401 Unauthorized with https://api.twitter.com/oauth/request_token


#1

Hello !
I want to use https://api.twitter.com/oauth/request_token, but always get 401 Unauthorized answers.

I do my testing via curl. Here is an example request :

curl --request ‘POST’ ‘https://api.twitter.com/oauth/request_token’ --header ‘Authorization: OAuth oauth_callback=“http%3A%2F%2Fwww.ea-services.be%2Fblank.html”, oauth_consumer_key=“m9JhzYtNxdWkxFnSbVSMw”, oauth_nonce=“hj00s5wxFVx6l7qWnx”, oauth_signature=“TDhCuHO2evdhvpYmlk3AA8S4hIM=”, oauth_signature_method=“HMAC-SHA1”, oauth_timestamp=“1373550968”, oauth_version=“1.0”’ --verbose

Output:

  • About to connect() to api.twitter.com port 443 (#0)
  • Trying 199.16.156.72… connected
    (…)

POST /oauth/request_token HTTP/1.1
User-Agent: curl/7.22.0 (i686-pc-linux-gnu) libcurl/7.22.0 OpenSSL/1.0.1 zlib/1.2.3.4 libidn/1.23 librtmp/2.3
Host: api.twitter.com
Accept: /
Authorization: OAuth oauth_callback=“http%3A%2F%2Fwww.ea-services.be%2Fblank.html”, oauth_consumer_key=“m9JhzYtNxdWkxFnSbVSMw”, oauth_nonce=“hj00s5wxFVx6l7qWnx”, oauth_signature=“TDhCuHO2evdhvpYmlk3AA8S4hIM=”, oauth_signature_method=“HMAC-SHA1”, oauth_timestamp=“1373550968”, oauth_version=“1.0”

< HTTP/1.1 401 Unauthorized
< cache-control: no-cache, no-store, must-revalidate, pre-check=0, post-check=0
< content-length: 44
< content-type: text/html; charset=utf-8
< date: Thu, 11 Jul 2013 13:56:38 GMT
< expires: Tue, 31 Mar 1981 05:00:00 GMT
< last-modified: Thu, 11 Jul 2013 13:56:38 GMT
< pragma: no-cache
< server: tfe
< set-cookie: _twitter_sess=BAh7CCIKZmxhc2hJQzonQWN0aW9uQ29udHJvbGxlcjo6Rmxhc2g6OkZsYXNo%250ASGFzaHsABjoKQHVzZWR7ADoHaWQiJWVjNWEyY2M3MzAwMDkyNDYzYzBjNDlk%250ANWI5MmY1NDI0Og9jcmVhdGVkX2F0bCsIC%252FMEzj8B–7903849498bef042dbbe6cb6717bd48d4d5c2a3f; domain=.twitter.com; path=/; HttpOnly
< set-cookie: guest_id=v1%3A137355099816338421; Domain=.twitter.com; Path=/; Expires=Sat, 11-Jul-2015 13:56:38 UTC
< status: 401 Unauthorized
< strict-transport-security: max-age=631138519
< vary: Accept-Encoding
< x-frame-options: SAMEORIGIN
< x-mid: 49367fb0e9139cd40e4a0b15238118a95c539b20
< x-runtime: 0.00682
< x-transaction: 11aa46cefde5d7f5
< x-ua-compatible: IE=10,chrome=1
< x-xss-protection: 1; mode=block

I tested my signature method with the examples provided in the doc and with this tool : http://quonos.nl/oauthTester/, it seems working well.
I tryed feeding the oauth_callback both raw or urlencoded to my signature making method (while always keeping it url encoded in the Authorization header as shown above). Didn’t worked.
I checked my timestamp and am pretty shure it’s ok.
oauth_nonce is generated based on timmestamp + random chars … so it is different each time.

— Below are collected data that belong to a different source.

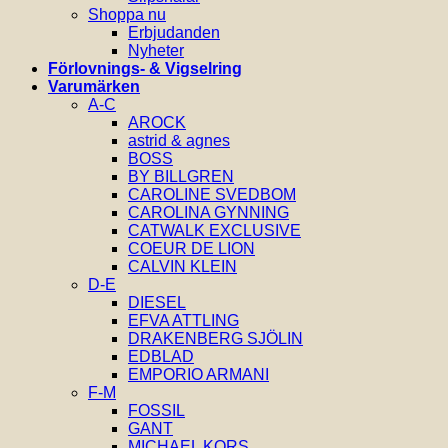
Shoppa nu
Erbjudanden
Nyheter
Förlovnings- & Vigselring
Varumärken
A-C
AROCK
astrid & agnes
BOSS
BY BILLGREN
CAROLINE SVEDBOM
CAROLINA GYNNING
CATWALK EXCLUSIVE
COEUR DE LION
CALVIN KLEIN
D-E
DIESEL
EFVA ATTLING
DRAKENBERG SJÖLIN
EDBLAD
EMPORIO ARMANI
F-M
FOSSIL
GANT
MICHAEL KORS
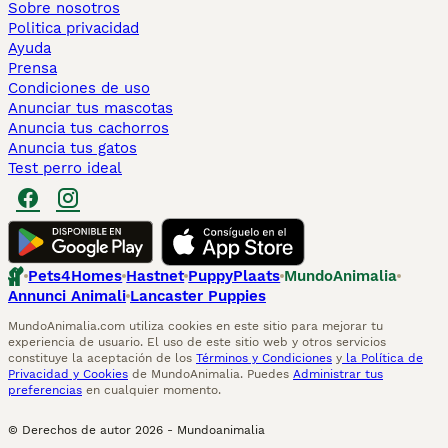
Sobre nosotros
Politica privacidad
Ayuda
Prensa
Condiciones de uso
Anunciar tus mascotas
Anuncia tus cachorros
Anuncia tus gatos
Test perro ideal
Pets4Homes
Hastnet
PuppyPlaats
MundoAnimalia
Annunci Animali
Lancaster Puppies
MundoAnimalia.com utiliza cookies en este sitio para mejorar tu
experiencia de usuario. El uso de este sitio web y otros servicios
constituye la aceptación de los
Términos y Condiciones
y
la Política de
Privacidad y Cookies
de MundoAnimalia. Puedes
Administrar tus
preferencias
en cualquier momento.
© Derechos de autor
2026
-
Mundoanimalia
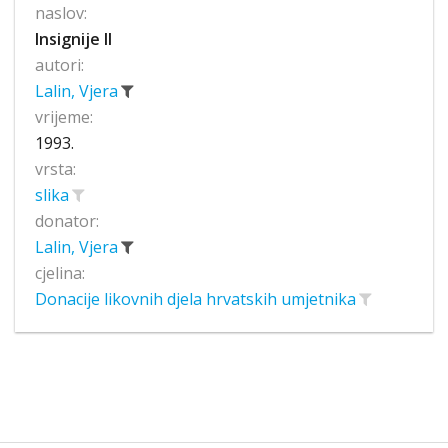
naslov:
Insignije II
autori:
Lalin, Vjera
vrijeme:
1993.
vrsta:
slika
donator:
Lalin, Vjera
cjelina:
Donacije likovnih djela hrvatskih umjetnika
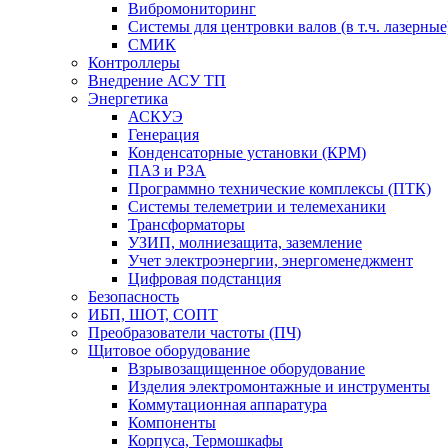
Вибромониторинг
Системы для центровки валов (в т.ч. лазерные
СМИК
Контроллеры
Внедрение АСУ ТП
Энергетика
АСКУЭ
Генерация
Конденсаторные установки (КРМ)
ПАЗ и РЗА
Программно технические комплексы (ПТК)
Системы телеметрии и телемеханики
Трансформаторы
УЗИП, молниезащита, заземление
Учет электроэнергии, энергоменеджмент
Цифровая подстанция
Безопасность
ИБП, ШОТ, СОПТ
Преобразователи частоты (ПЧ)
Щитовое оборудование
Взрывозащищенное оборудование
Изделия электромонтажные и инструменты
Коммутационная аппаратура
Компоненты
Корпуса, Термошкафы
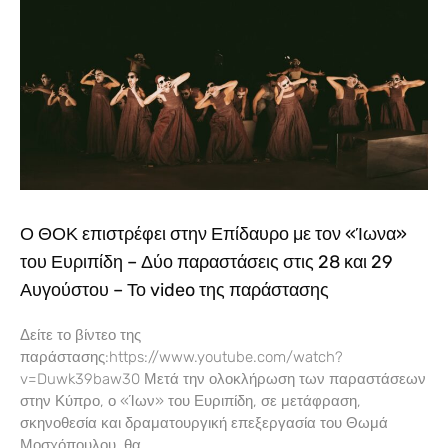
Ο ΘΟΚ επιστρέφει στην Επίδαυρο με τον «Ίωνα»
του Ευριπίδη – Δύο παραστάσεις στις 28 και 29
Αυγούστου – Το video της παράστασης
Δείτε το βίντεο της
παράστασης:https://www.youtube.com/watch?
v=Duwk39baw30 Μετά την ολοκλήρωση των παραστάσεων
στην Κύπρο, ο «Ίων» του Ευριπίδη, σε μετάφραση,
σκηνοθεσία και δραματουργική επεξεργασία του Θωμά
Μοσχόπουλου, θα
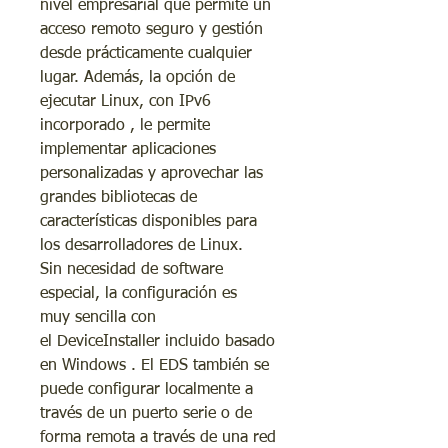
nivel empresarial que permite un
acceso remoto seguro y gestión
desde prácticamente cualquier
lugar. Además, la opción de
ejecutar Linux, con IPv6
incorporado , le permite
implementar aplicaciones
personalizadas y aprovechar las
grandes bibliotecas de
características disponibles para
los desarrolladores de Linux.
Sin necesidad de software
especial, la configuración es
muy sencilla con
el DeviceInstaller incluido basado
en Windows . El EDS también se
puede configurar localmente a
través de un puerto serie o de
forma remota a través de una red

So, I’m running out of ideas …


#2

Same problem here. I checked the time im sending and that doesn’t seem to be the issue (one of the common problems I’ve seen).

This is pretty frustrating as I don’t have a knowledge base for oauth and google has given me squat regarding this issue. No idea how I am supposed to debug this.


#3

must set a callback url on your twitter app oauth settings in order to use oauth_callback header …


#4

You need to set up a callback URL, in app settings. If you don’t have one, put a placeholder and put one in later.